課題内容:
以下の本文にある「ところが、土岐軍医はいつのまにか台湾総督府から左遷され、所属も居場所も不明になってしまった。」という一文を英語に訳してください。

掲載本文:
##############################

翌春、陸軍の土岐頼徳軍医は、多くの麦飯反対派が参集する東京医学会総会の席上にて、台湾における麦飯兵食の実践による脚気改善の結果を発表して気を吐いた。
これを学会報で知った高木兼寛は、石黒忠悳を痛烈に批判する覇気にみちた陸軍軍医の存在を頼もしく思った。
ところが、土岐軍医はいつのまにか台湾総督府から左遷され、所属も居場所も不明になってしまった。
おなじく台湾総督府から更迭された森 林太郎軍医部長も明治32(1899)年6月から九州小倉第12師団の軍医部長に転任させられ、足掛け4年間、東京に戻らなかった。
海軍の脚気対策に力を注いだ兼寛は民間の医療活動も活発に行った。特に熱心に身を入れたのは看護婦の養成だった。
きっかけは明治10(1877)年頃より浮上してきた貧困者の医療問題である。国の洋方医育成はいまだ不十分で、貧困者への医療対策は著しく立ち遅れていた。
その頃兼寛は師匠の戸塚文海から紀州出身の医師松山棟庵を紹介された。棟庵は横浜で英医マッセや米医シモンズらに学んだあと、明治6(1873)年から7年間、東京三田の慶應義塾医学所の校長を務めた。
「国の施設や援助は無きに等しい。民間の我々が施療をおこなうしかない」
兼寛は棟庵とそう語り合い、華族たちから寄付を集めて芝公園内の天光院に施療の仮院を設立して、貧しい人びとの医療にいそしんだ。そして明治13(1880)年、英国留学から帰国した兼寛は、棟庵とともに施療に賛同する民間の医師を養成しようと東京京橋に成医会講習所(東京慈恵会医科大学の前身)を創設した。

##############################

提供情報:
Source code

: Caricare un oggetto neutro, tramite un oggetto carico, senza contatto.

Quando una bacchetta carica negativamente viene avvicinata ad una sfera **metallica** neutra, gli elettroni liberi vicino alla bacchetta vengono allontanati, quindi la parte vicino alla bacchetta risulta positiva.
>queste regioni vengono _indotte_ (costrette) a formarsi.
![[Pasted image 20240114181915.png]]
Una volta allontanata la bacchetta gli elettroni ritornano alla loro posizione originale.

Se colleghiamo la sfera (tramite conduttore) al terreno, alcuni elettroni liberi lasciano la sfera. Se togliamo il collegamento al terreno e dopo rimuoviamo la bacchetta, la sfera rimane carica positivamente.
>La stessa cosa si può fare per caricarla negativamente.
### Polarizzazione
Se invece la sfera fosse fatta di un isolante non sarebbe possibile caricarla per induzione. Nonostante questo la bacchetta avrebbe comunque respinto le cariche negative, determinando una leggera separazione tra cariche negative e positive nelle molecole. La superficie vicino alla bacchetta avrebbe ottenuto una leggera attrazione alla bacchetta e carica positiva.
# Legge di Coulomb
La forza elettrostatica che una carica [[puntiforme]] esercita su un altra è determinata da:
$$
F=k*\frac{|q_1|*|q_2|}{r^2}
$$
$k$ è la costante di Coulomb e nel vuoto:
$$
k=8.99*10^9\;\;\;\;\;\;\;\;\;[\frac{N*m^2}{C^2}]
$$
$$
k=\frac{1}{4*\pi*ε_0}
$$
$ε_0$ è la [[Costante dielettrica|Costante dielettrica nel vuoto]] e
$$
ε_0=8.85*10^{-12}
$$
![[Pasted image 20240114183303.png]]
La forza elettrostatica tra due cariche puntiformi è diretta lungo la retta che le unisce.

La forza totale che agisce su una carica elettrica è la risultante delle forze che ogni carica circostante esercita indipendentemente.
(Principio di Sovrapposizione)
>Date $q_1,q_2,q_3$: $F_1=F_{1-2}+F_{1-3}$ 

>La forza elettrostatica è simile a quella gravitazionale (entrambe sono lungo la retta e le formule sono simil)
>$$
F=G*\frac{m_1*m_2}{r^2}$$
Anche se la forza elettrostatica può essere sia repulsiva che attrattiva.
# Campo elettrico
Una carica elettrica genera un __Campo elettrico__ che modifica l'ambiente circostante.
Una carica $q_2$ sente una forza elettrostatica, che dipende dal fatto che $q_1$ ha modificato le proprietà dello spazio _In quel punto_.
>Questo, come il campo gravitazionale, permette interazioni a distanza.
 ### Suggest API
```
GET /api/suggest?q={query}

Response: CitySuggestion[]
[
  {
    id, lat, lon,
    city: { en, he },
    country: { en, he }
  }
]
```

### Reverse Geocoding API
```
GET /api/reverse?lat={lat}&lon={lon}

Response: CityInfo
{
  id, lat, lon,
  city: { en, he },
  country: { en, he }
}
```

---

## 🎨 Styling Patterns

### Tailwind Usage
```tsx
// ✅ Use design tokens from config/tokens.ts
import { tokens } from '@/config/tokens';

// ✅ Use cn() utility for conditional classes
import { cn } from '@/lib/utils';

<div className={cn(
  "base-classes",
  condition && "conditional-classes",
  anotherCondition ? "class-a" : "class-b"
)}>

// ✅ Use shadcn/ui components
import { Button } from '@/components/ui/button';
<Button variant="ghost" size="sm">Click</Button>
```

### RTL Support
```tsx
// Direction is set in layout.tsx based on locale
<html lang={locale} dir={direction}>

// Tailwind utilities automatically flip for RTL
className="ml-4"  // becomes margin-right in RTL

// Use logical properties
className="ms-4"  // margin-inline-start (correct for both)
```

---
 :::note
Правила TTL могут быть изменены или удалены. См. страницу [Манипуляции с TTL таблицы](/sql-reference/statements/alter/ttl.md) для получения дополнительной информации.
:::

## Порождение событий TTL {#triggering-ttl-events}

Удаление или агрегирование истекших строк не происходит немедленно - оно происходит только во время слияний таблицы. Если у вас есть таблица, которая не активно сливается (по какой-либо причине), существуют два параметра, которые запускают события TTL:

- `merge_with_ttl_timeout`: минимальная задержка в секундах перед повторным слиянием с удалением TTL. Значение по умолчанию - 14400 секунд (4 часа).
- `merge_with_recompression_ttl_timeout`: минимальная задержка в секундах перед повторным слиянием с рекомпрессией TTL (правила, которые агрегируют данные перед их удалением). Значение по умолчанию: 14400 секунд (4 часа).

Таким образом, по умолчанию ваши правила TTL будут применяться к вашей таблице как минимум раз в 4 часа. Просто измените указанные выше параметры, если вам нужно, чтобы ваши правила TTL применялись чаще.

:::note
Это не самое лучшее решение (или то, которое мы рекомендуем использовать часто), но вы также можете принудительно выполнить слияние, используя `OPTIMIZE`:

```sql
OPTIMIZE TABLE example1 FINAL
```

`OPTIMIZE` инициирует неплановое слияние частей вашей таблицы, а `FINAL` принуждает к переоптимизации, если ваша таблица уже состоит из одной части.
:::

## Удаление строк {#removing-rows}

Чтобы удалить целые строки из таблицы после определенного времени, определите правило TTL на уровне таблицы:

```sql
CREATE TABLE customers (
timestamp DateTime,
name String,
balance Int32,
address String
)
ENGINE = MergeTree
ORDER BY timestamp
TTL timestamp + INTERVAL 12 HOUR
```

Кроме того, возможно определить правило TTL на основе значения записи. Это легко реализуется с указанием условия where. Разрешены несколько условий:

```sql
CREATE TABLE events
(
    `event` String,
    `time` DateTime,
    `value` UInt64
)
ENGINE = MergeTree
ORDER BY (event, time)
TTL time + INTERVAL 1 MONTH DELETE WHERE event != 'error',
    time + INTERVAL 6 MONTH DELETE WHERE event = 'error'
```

##############################

演習の結果:
However, Army Surgeon Toki was at some point demoted and removed from the Taiwan Government-General, and both his post and his whereabouts became unknown.